Volvió a hendir los remos en el agua, empezó a bogar con golpes más amplios y más fuertes. No volvió a escucharse más el grito. Pero había llegado de la zona de Labbskärshållet. Un sudor frío le cubrió la espalda y la tranquilidad desapareció. Él ya no era un hombre metido en meditaciones, era sólo un maldito motor ineficaz.

«Debía haber ido en busca de combustible».

La boca se le llenó de una secreción pastosa y Mahler lanzó un escupitajo al motor.

– ¡Maldito motor de mierda!

Aunque el error era suyo. Sólo suyo.

Para evitar tener que amarrar el barco, remó directamente hasta la playa y saltó fuera. Se le llenaron los zapatos de agua y ésta chapoteaba contra las plantas de los pies mientras subía hacia la casa. No tenían encendida ninguna luz y de ella sólo se veía la silueta recortada contra el azul oscuro del cielo.

– ¡Anna! ¡Anna!

No hubo respuesta. La puerta exterior estaba cerrada y cuando tiró de ella ofrecía resistencia, hasta que cedió lo que la sujetaba. Él se estremeció y se llevó el brazo a la cara cuando tuvo la impresión de que alguien le golpeaba, pero sólo era el palo suelto de una escoba que salió por los aires y golpeó contra la roca.

– ¿Anna?

El interior de la casa estaba oscuro como boca de lobo y sus ojos tardaron unos segundos en adaptarse a la oscuridad. La puerta del dormitorio estaba cerrada y en el suelo de la cocina había un… montón de nieve. Él parpadeó y el montón de nieve empezó a cobrar forma hasta convertirse en un edredón; era Anna sentada en el suelo abrazando un edredón.

– Anna, ¿qué pasa?

– Ha estado aquí… -respondió su hija con un hilo de voz procedente de una garganta destrozada.

Mahler miró a su alrededor. Por el vano de la entrada se filtraba la luz de la luna, pero era tan tenue que apenas iluminaba el interior. Reparó en la otra habitación, donde no se oía nada. Los animales le daban pánico a Anna, y él lo sabía. Suspiró.

– ¿Era una rata? -preguntó con irritación.

Ella negó con la cabeza y dijo algo que él no logró entender. Cuando se volvió para ir a la otra habitación a ver lo que era, ella soltó:

– Cógela. -Y señaló un hacha pequeña que había en el suelo a sus pies. A continuación se levantó como pudo con el bulto en brazos, cerró de nuevo la puerta de fuera y se sentó de espaldas contra el marco, sujetando la manilla con una mano. La estancia se quedó completamente a oscuras.

Mahler sopesó el hacha entre sus manos.

– ¿Qué es lo que hay, entonces?

– … ahogado…

– ¿Qué?

Anna se obligó a forzar la voz y graznó:

– Un muerto.

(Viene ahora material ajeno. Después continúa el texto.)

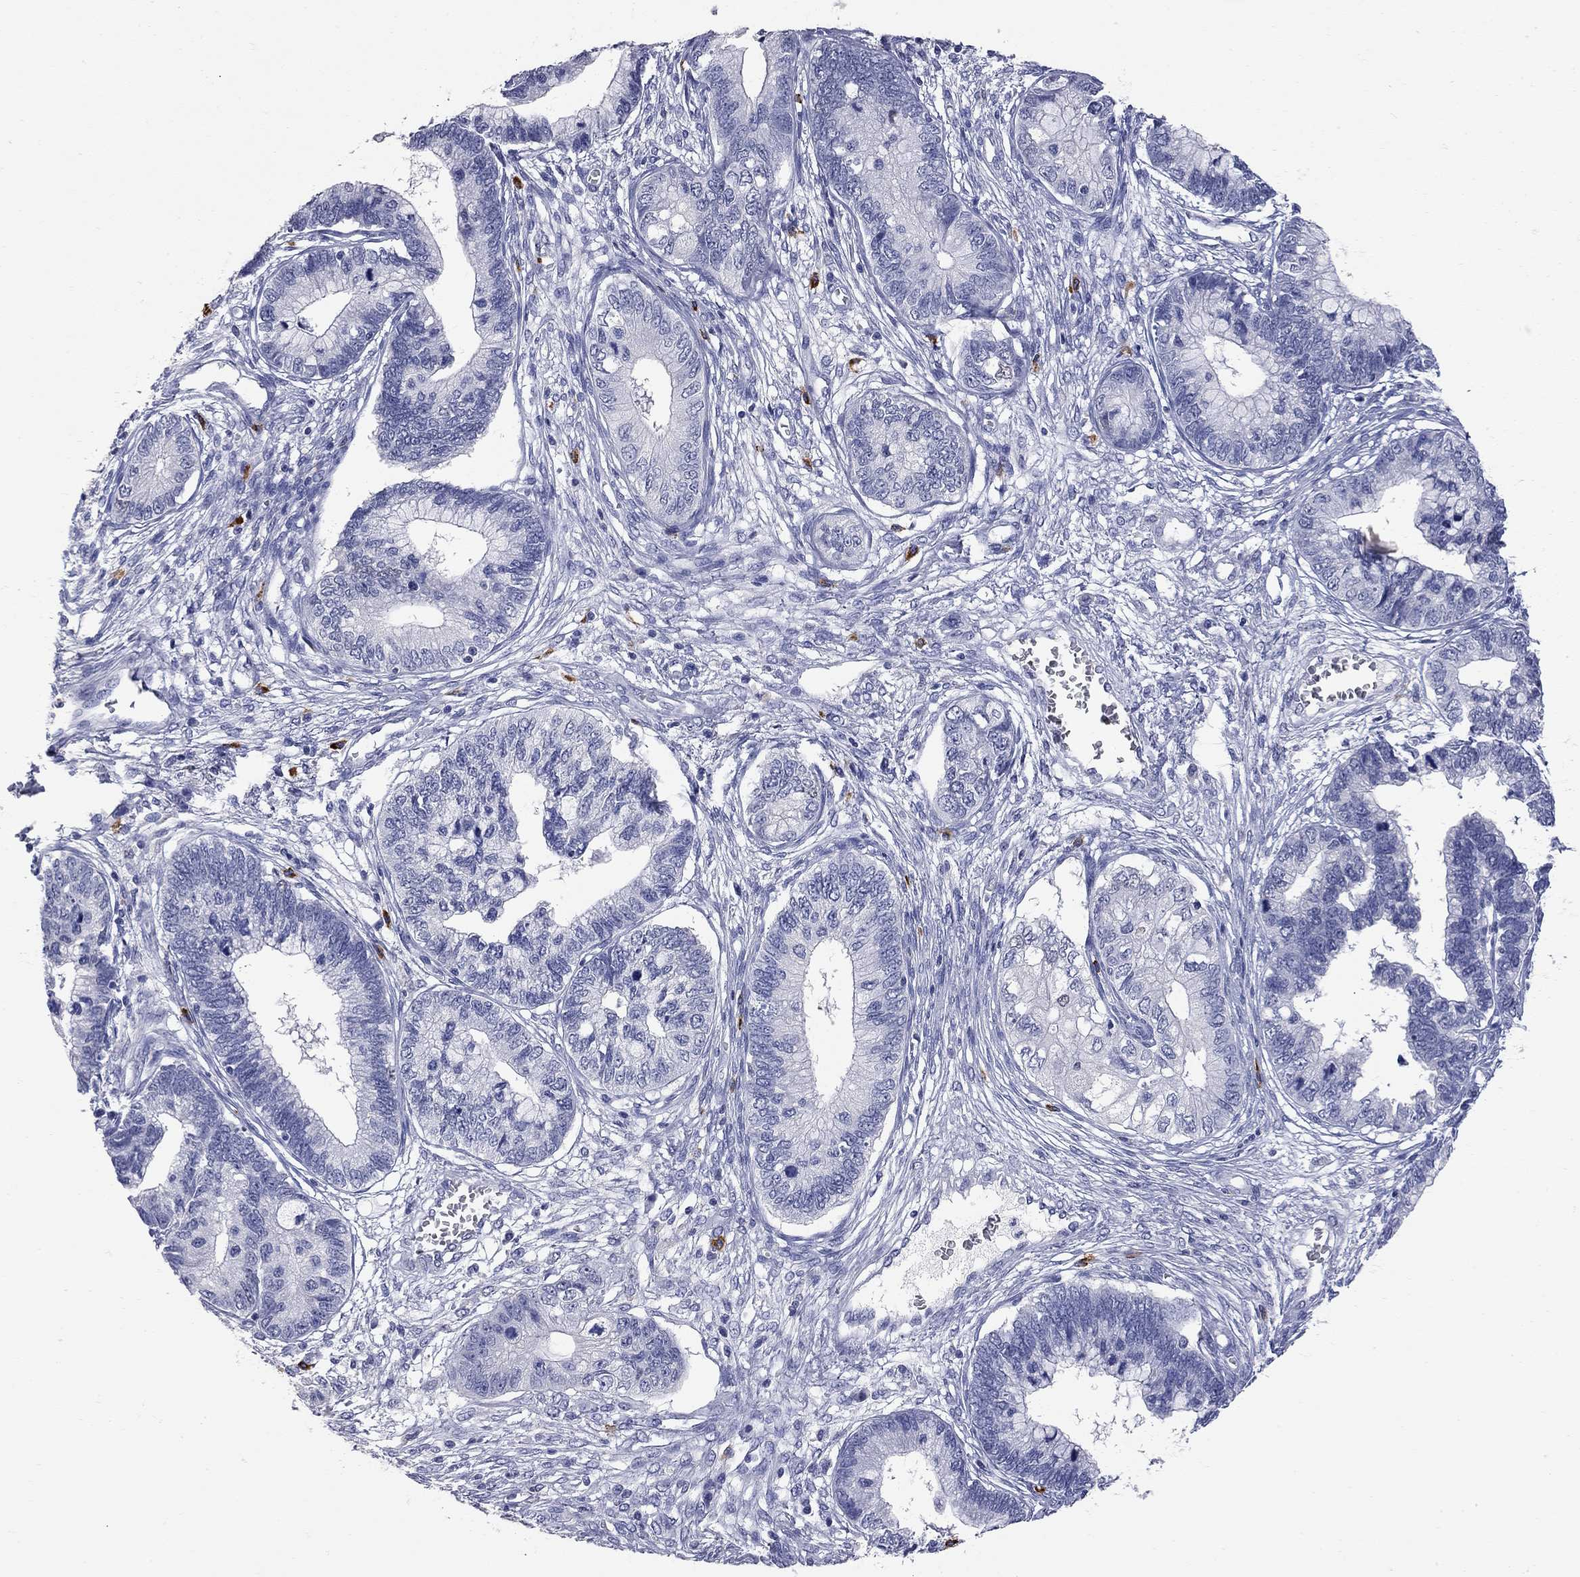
{"staining": {"intensity": "negative", "quantity": "none", "location": "none"}, "tissue": "cervical cancer", "cell_type": "Tumor cells", "image_type": "cancer", "snomed": [{"axis": "morphology", "description": "Adenocarcinoma, NOS"}, {"axis": "topography", "description": "Cervix"}], "caption": "Immunohistochemical staining of cervical cancer displays no significant expression in tumor cells.", "gene": "FAM221B", "patient": {"sex": "female", "age": 44}}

Un cadáver. Un ahogado.

Mahler cerró los ojos, buscó en su cabeza una imagen de la cocina y recordó que había una linterna sobre la encimera. Fue tanteando en la oscuridad hasta que agarró el tubo de la linterna.

«Pilas…».

Apretó el interruptor y salió un cono de luz que iluminó toda la cocina. Enfocó hacia la pared más próxima a Anna, para no deslumbrarla. Ella misma parecía un fantasma: las greñas empapadas de sudor le caían sobre la cara y miraba al frente con los ojos vacíos.

– Papá -dijo en voz baja sin mirarle-. Debemos dejar que Elias se… vaya.

– ¿Qué estás diciendo? ¿Irse, adonde?

– Irse… morir.

– Calla ahora, que voy a…

Mahler entreabrió la puerta del otro cuarto e iluminó un poco con la linterna. Allí no había nada. Abrió un poco más, recorrió la habitación con el haz de luz.